10. Per contra, Ld. Senior Departmental Representative, Shri Satya Prakash Sharma, (in short “Ld. Sr. DR”) vehemently supported the order of authorities, however, have not objected to the request of the assessee for setting aside the matter to the files of Ld. CIT(A).

11. We have considered the rival submission, perused the material available on record and case laws furnished by the assessee in support of the aforesaid contentions. In the present case, Admittedly, in view of the aforesaid submissions of the assessee, it is emanating that the order of Ld. CIT(A) was under part consideration of the contentions raised by the assessee and the facts / submissions made by the assessee before him. Apparently, Ld. CIT(A) had not considered the adjournment request of the assessee neither additional submission nor legal grounds / additional grounds assailed by the assessee. Under such facts and circumstances, we are of the considered view that the assessee was not afforded with fair and reasonable opportunity of being heard by the Ld. CIT(A) during the appellate proceedings and the decision rendered therein was found to be without / part appreciation of the submissions of the assessee, therefore, in the interest of justice, it would be appropriate, as fairly admitted by both the parties, to restore the matter back to the files of Ld. CIT(A) for fresh adjudication, considering the legal / additional grounds of the assessee with appreciation of facts and submissions of the assessee in terms of prescribed provisions of the law. Resultantly, ground no. 3 and 4 of the present appeal of the assessee are partly allowed.

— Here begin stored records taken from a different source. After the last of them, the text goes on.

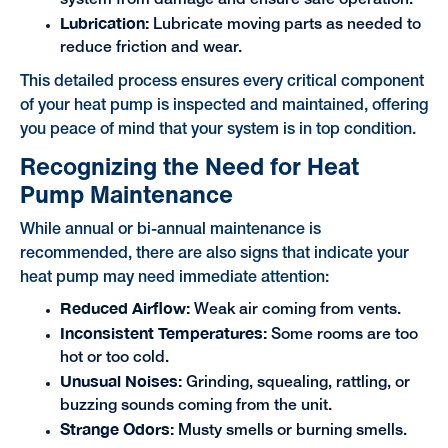
Lubrication:
Lubricate moving parts as needed to
reduce friction and wear.
This detailed process ensures every critical component
of your heat pump is inspected and maintained, offering
you peace of mind that your system is in top condition.
Recognizing the Need for Heat
Pump Maintenance
While annual or bi-annual maintenance is
recommended, there are also signs that indicate your
heat pump may need immediate attention:
Reduced Airflow:
Weak air coming from vents.
Inconsistent Temperatures:
Some rooms are too
hot or too cold.
Unusual Noises:
Grinding, squealing, rattling, or
buzzing sounds coming from the unit.
Strange Odors:
Musty smells or burning smells.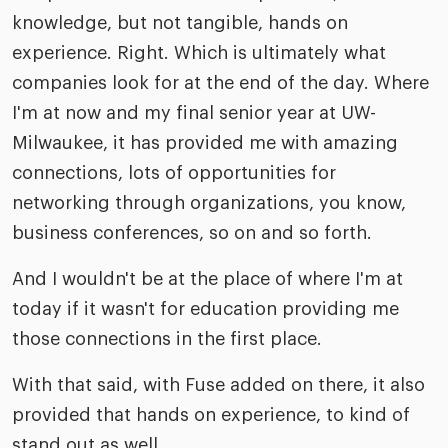
knowledge, but not tangible, hands on
experience. Right. Which is ultimately what
companies look for at the end of the day. Where
I'm at now and my final senior year at UW-
Milwaukee, it has provided me with amazing
connections, lots of opportunities for
networking through organizations, you know,
business conferences, so on and so forth.
And I wouldn't be at the place of where I'm at
today if it wasn't for education providing me
those connections in the first place.
With that said, with Fuse added on there, it also
provided that hands on experience, to kind of
stand out as well.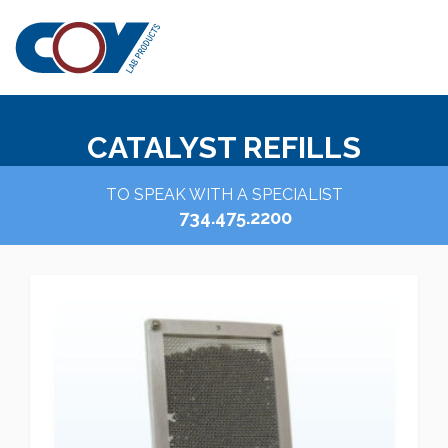
CATALYST REFILLS
TO SPEAK WITH A SPECIALIST
734.475.2200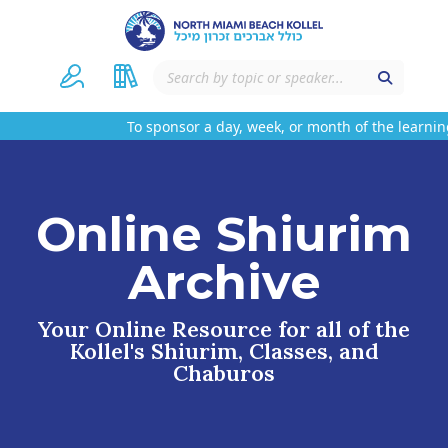
To sponsor a day, week, or month of the learning
Online Shiurim
Archive
Your Online Resource for all of the
Kollel's Shiurim, Classes, and
Chaburos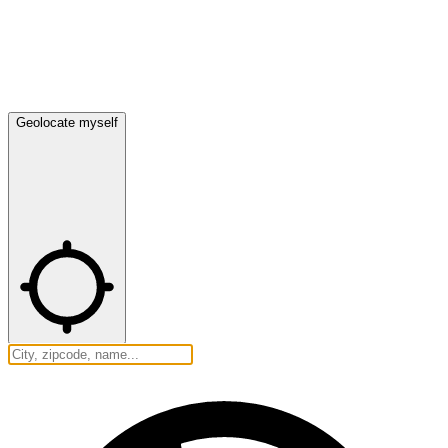
Geolocate myself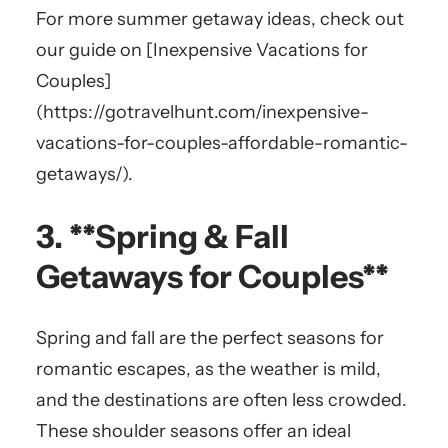
For more summer getaway ideas, check out
our guide on [Inexpensive Vacations for
Couples]
(https://gotravelhunt.com/inexpensive-
vacations-for-couples-affordable-romantic-
getaways/).
3. **Spring & Fall
Getaways for Couples**
Spring and fall are the perfect seasons for
romantic escapes, as the weather is mild,
and the destinations are often less crowded.
These shoulder seasons offer an ideal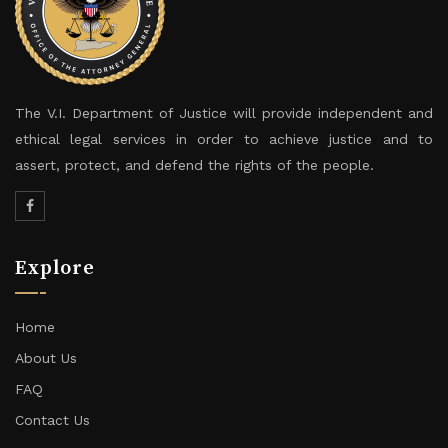
The V.I. Department of Justice will provide independent and
ethical legal services in order to achieve justice and to
assert, protect, and defend the rights of the people.
Explore
Home
About Us
FAQ
Contact Us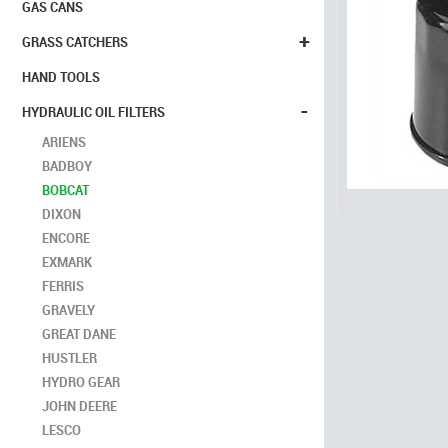
GAS CANS
+
GRASS CATCHERS
HAND TOOLS
-
HYDRAULIC OIL FILTERS
ARIENS
BADBOY
BOBCAT
DIXON
ENCORE
EXMARK
FERRIS
GRAVELY
GREAT DANE
HUSTLER
HYDRO GEAR
JOHN DEERE
LESCO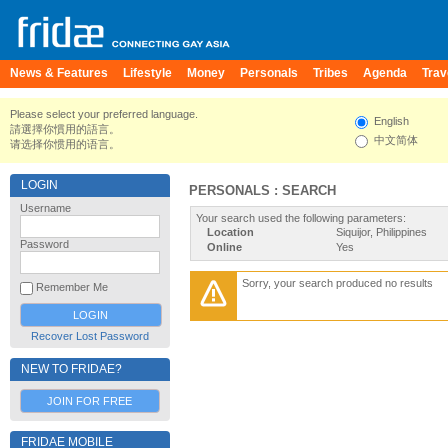
News & Features
Lifestyle
Money
Personals
Tribes
Agenda
Trav
Please select your preferred language.
English
請選擇你慣用的語言。
中文简体
请选择你惯用的语言。
LOGIN
PERSONALS : SEARCH
Username
Your search used the following parameters:
Location
Siquijor, Philippines
Password
Online
Yes
Sorry, your search produced no results
Remember Me
Recover Lost Password
NEW TO FRIDAE?
JOIN FOR FREE
FRIDAE MOBILE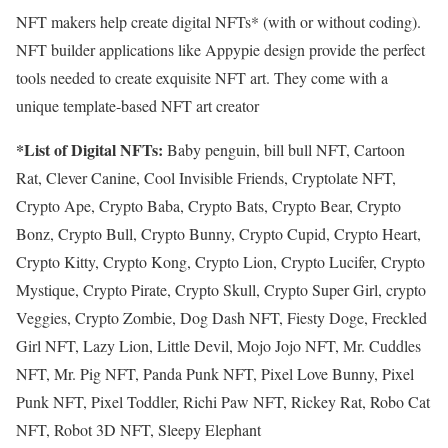
NFT makers help create digital NFTs* (with or without coding).
NFT builder applications like Appypie design provide the perfect
tools needed to create exquisite NFT art. They come with a
unique template-based NFT art creator
*List of Digital NFTs:
Baby penguin, bill bull NFT, Cartoon
Rat, Clever Canine, Cool Invisible Friends, Cryptolate NFT,
Crypto Ape, Crypto Baba, Crypto Bats, Crypto Bear, Crypto
Bonz, Crypto Bull, Crypto Bunny, Crypto Cupid, Crypto Heart,
Crypto Kitty, Crypto Kong, Crypto Lion, Crypto Lucifer, Crypto
Mystique, Crypto Pirate, Crypto Skull, Crypto Super Girl, crypto
Veggies, Crypto Zombie, Dog Dash NFT, Fiesty Doge, Freckled
Girl NFT, Lazy Lion, Little Devil, Mojo Jojo NFT, Mr. Cuddles
NFT, Mr. Pig NFT, Panda Punk NFT, Pixel Love Bunny, Pixel
Punk NFT, Pixel Toddler, Richi Paw NFT, Rickey Rat, Robo Cat
NFT, Robot 3D NFT, Sleepy Elephant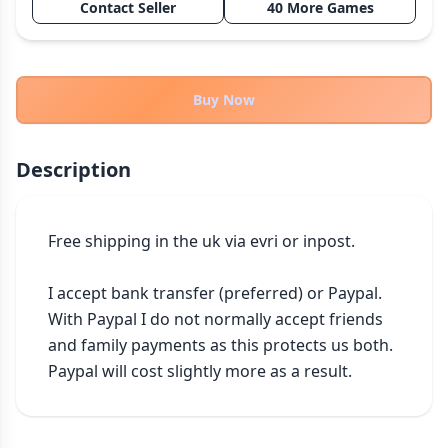
Contact Seller
40 More Games
THEMES
Fantasy
324
Sci-Fi
183
Buy Now
Horror
67
Zombies
15
Description
Civilization
86
Economic & Industry
300
Free shipping in the uk via evri or inpost.

+30 more themes
I accept bank transfer (preferred) or Paypal. 
With Paypal I do not normally accept friends 
and family payments as this protects us both. 
Paypal will cost slightly more as a result.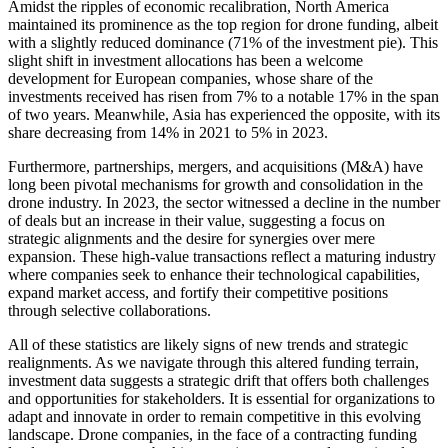
Amidst the ripples of economic recalibration, North America
maintained its prominence as the top region for drone funding, albeit
with a slightly reduced dominance (71% of the investment pie). This
slight shift in investment allocations has been a welcome
development for European companies, whose share of the
investments received has risen from 7% to a notable 17% in the span
of two years. Meanwhile, Asia has experienced the opposite, with its
share decreasing from 14% in 2021 to 5% in 2023.
Furthermore, partnerships, mergers, and acquisitions (M&A) have
long been pivotal mechanisms for growth and consolidation in the
drone industry. In 2023, the sector witnessed a decline in the number
of deals but an increase in their value, suggesting a focus on
strategic alignments and the desire for synergies over mere
expansion. These high-value transactions reflect a maturing industry
where companies seek to enhance their technological capabilities,
expand market access, and fortify their competitive positions
through selective collaborations.
All of these statistics are likely signs of new trends and strategic
realignments. As we navigate through this altered funding terrain,
investment data suggests a strategic drift that offers both challenges
and opportunities for stakeholders. It is essential for organizations to
adapt and innovate in order to remain competitive in this evolving
landscape. Drone companies, in the face of a contracting funding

12. Since while dealing with the aforesaid legal ground of the assessee in the present case, we have set aside the order of Ld. CIT(A) back to his file for fresh adjudication of the present case, therefore, without dealing with the merits of the case, the present appeal of the assessee is set aside to the files of Ld. CIT(A).

13. In result, the appeal of the assessee in ITA No. 78/RPR/2024 is partly allowed, in terms of our aforesaid observations.

Order pronounced in the open court on 04/07/2024.